### Task objective:
How many lines in the material below include the string "href"? Answer with the number only.

### Provided entries:
■ ■ ■ ■ ■ ■ ■
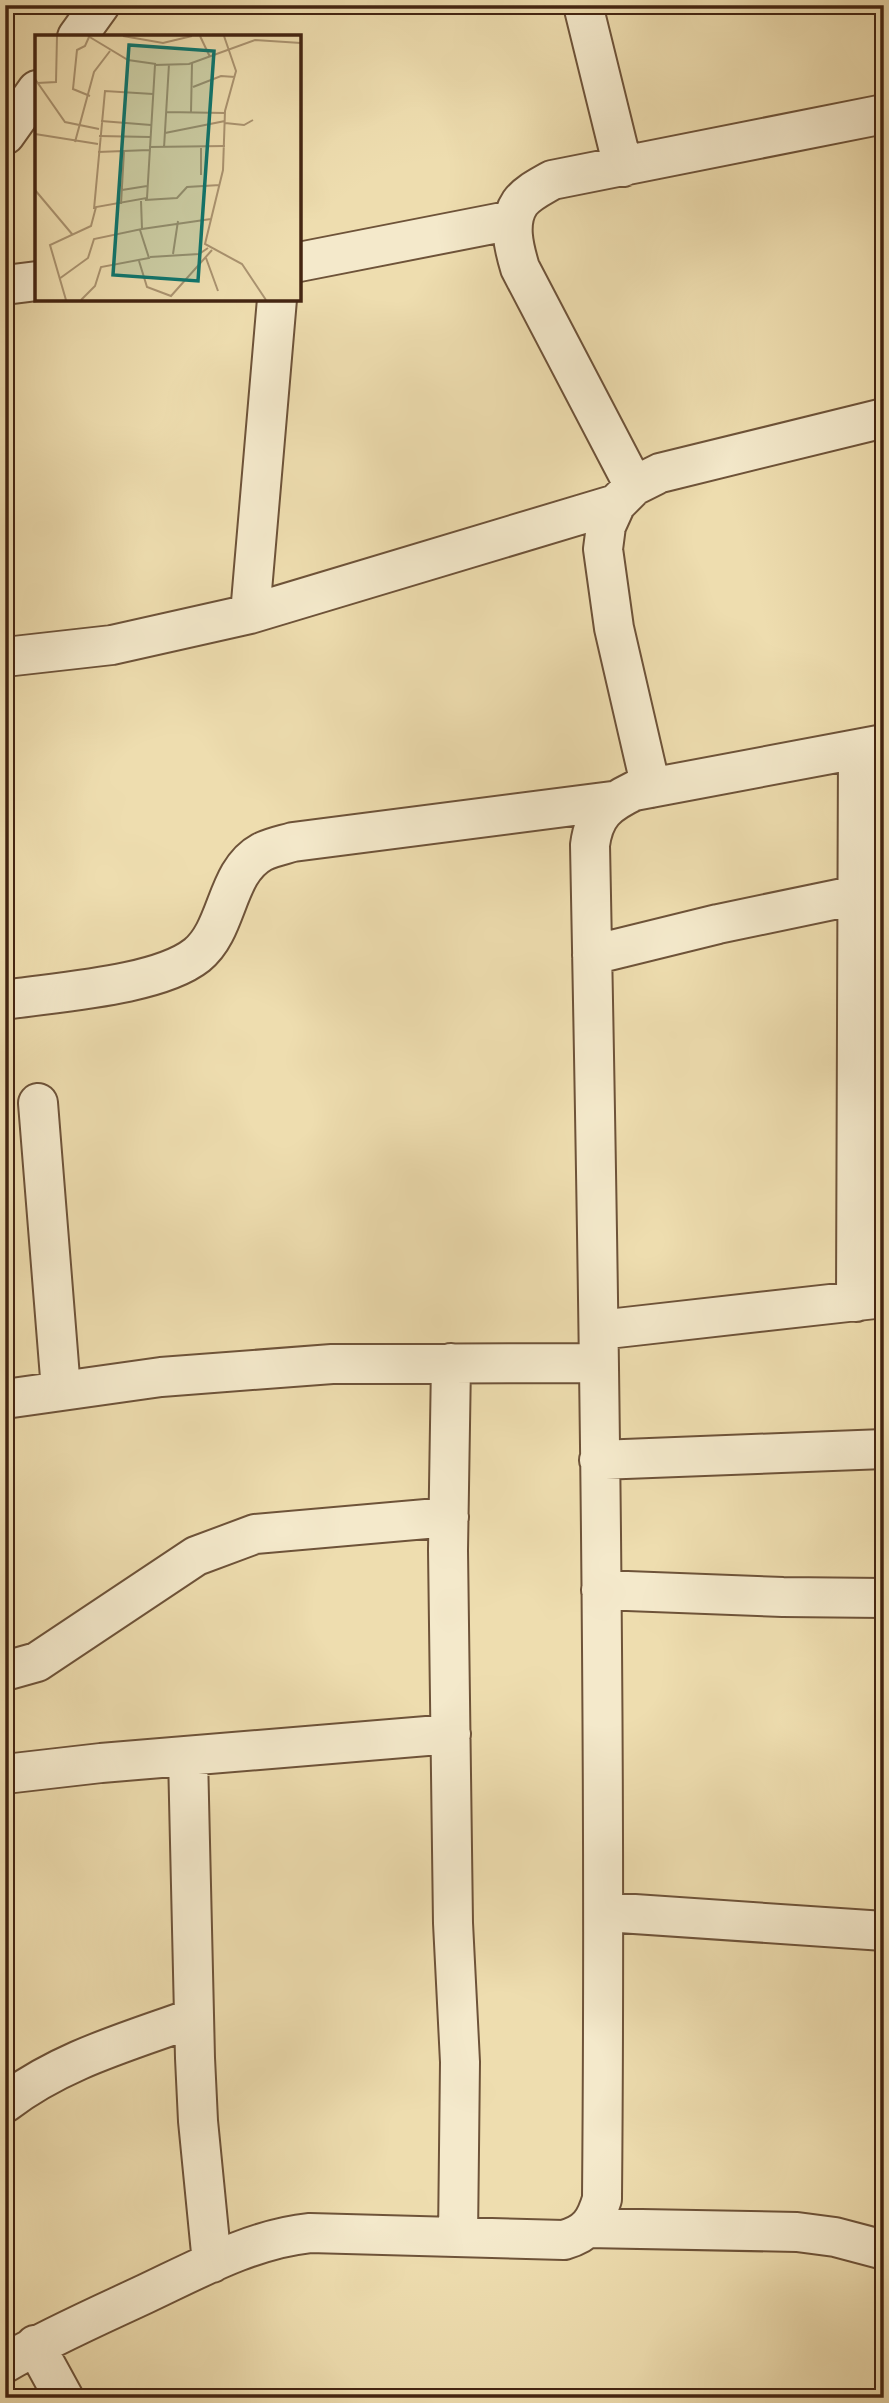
<svg xmlns="http://www.w3.org/2000/svg" width="889" height="2403" font-family="'Gentium Book Plus',serif">
	<style>
		.lines { fill: none; stroke-linecap: round; stroke-linejoin: round }
		.minor-casing { stroke: #6e5339; stroke-width: 42 }
		.minor { stroke: #f4e9cb; stroke-width: 38 }
		.inset-road { fill: none; stroke: #aa9370; stroke-width: 2 }
		.view { fill: #0f766e; fill-opacity: 0.15; stroke: #0f766e; stroke-width: 3.5 }
		.inset-edge { fill: none; stroke: #442512; stroke-width: 3.5 }
	</style>
	<rect width="100%" height="100%" fill="#eeddaf"/>
	<filter id="stains"><feTurbulence type="fractalNoise" baseFrequency=".00286" numOctaves="4"/><feColorMatrix values="0 0 0 0 .2 0 0 0 0 .09 0 0 0 0 .02 0 0 0 .5 -.17"/></filter>
	<radialGradient id="worn" r=".72"><stop offset=".6" stop-color="#630" stop-opacity="0"/><stop offset="1" stop-color="#630" stop-opacity=".3"/></radialGradient>
	<g class="lines">
		<defs>
			<path id="minor" d="M 583,5 L 623,167
				M 77,37 L 100,5
				M 5,135 L 37,90
				M 299,262 L 513,220
				M 5,285 L 37,281
				M 634,486 L 520,268 C 514,248 507,222 520,203 C 527,193 542,186 552,180 L 884,114
				M 250,614 L 277,299
				M 5,657 L 112,645 L 250,614 L 616,504
				M 651,788 L 614,628 L 603,549 L 606,526 L 616,504 L 634,486 L 660,473 L 884,418
				M 592,955 L 718,924 L 857,895
				M 5,1000 C 56,992 158,986 197,955 C 229,929 225,872 262,852 C 272,847 283,845 293,842 L 612,801
				M 38,1103 L 61,1390
				M 856,1302 L 858,749
				M 599,1330 L 884,1298
				M 451,1363 L 448,1550 L 453,1923 L 460,2062 L 458,2237
				M 5,1399 L 161,1377 L 332,1364 L 599,1363
				M 599,1460 L 884,1449
				M 601,1590 L 783,1597 L 884,1598
				M 5,1671 L 37,1662 L 196,1556 L 255,1534 L 449,1517
				M 188,1756 L 195,2058 L 198,2121 L 212,2263
				M 5,1774 L 101,1763 L 451,1734
				M 605,1912 L 884,1931
				M 5,2103 C 61,2060 127,2042 193,2018
				M 587,2228 L 797,2232 L 835,2237 L 884,2250
				M 35,2345 L 64,2398
				M 5,2363 C 50,2337 98,2316 145,2294 C 198,2269 252,2239 310,2233 L 564,2240 C 588,2233 595,2222 602,2199 C 606,1747 599,1296 590,845 C 594,814 607,804 634,791 L 884,744"/>
		</defs>
		<!-- minor casing -->
		<use href="#minor" class="minor-casing"/>
		<!-- minor -->
		<use href="#minor" class="minor"/>
	</g>
	<!-- overview -->
	<g transform="translate(35 35)">
		<rect width="266" height="266" fill="#eeddaf"/>
		<path class="inset-road" d="M 53,1 L 93,25 L 121,29M 88,1 L 128,8 L 157,1M 165,1 L 175,22M 189,1 L 201,36 L 190,76 L 188,135 L 170,209 L 207,229 L 231,265M 54,2 L 50,11 L 42,15 L 38,54 L 55,61M 0,44 L 30,87 L 64,94M 2,48 L 21,47 L 22,1M 158,52 L 186,41 L 200,42M 131,77 L 190,78M 156,77 L 157,28M 66,86 L 116,90M 190,88 L 209,90 L 218,85M 130,98 L 190,86M 0,99 L 63,109M 64,101 L 115,102M 40,107 L 59,37 L 75,16M 114,112 L 190,111M 129,113 L 134,29M 166,113 L 166,140M 63,117 L 114,115M 0,155 L 37,199M 87,155 L 112,151M 110,165 L 142,163 L 152,152 L 185,150M 86,169 L 89,116M 59,174 L 70,56 L 118,59M 107,194 L 176,184M 138,219 L 143,186M 115,222 L 164,219 L 173,213M 171,223 L 183,256M 104,226 L 112,252 L 136,261 L 177,215M 24,244 L 53,223 L 59,204 L 107,194 L 106,166M 31,265 L 15,210 L 56,191 L 61,172 L 112,163 L 120,30 L 154,29 L 220,5 L 266,8M 46,265 L 60,251 L 66,232 L 114,223 L 105,195"/>
		<path class="view" d="M 94,10 L 179,16 L 163,246 L 78,240 Z"/>
		<rect width="266" height="266" class="inset-edge"/>
	</g>
	<!-- margin -->
	<rect width="889" height="2403" fill="none" stroke="#eeddaf" stroke-width="28"/>
	<rect x="7" y="7" width="875" height="2389" fill="none" stroke="#442512" stroke-width="3.5"/>
	<rect x="14" y="14" width="861" height="2375" fill="none" stroke="#442512" stroke-width="2"/>
	<rect width="100%" height="100%" filter="url(#stains)"/>
	<rect width="100%" height="100%" fill="url(#worn)"/>
</svg>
■ ■ ■ ■ ■ ■ ■
### Exercise answer:
2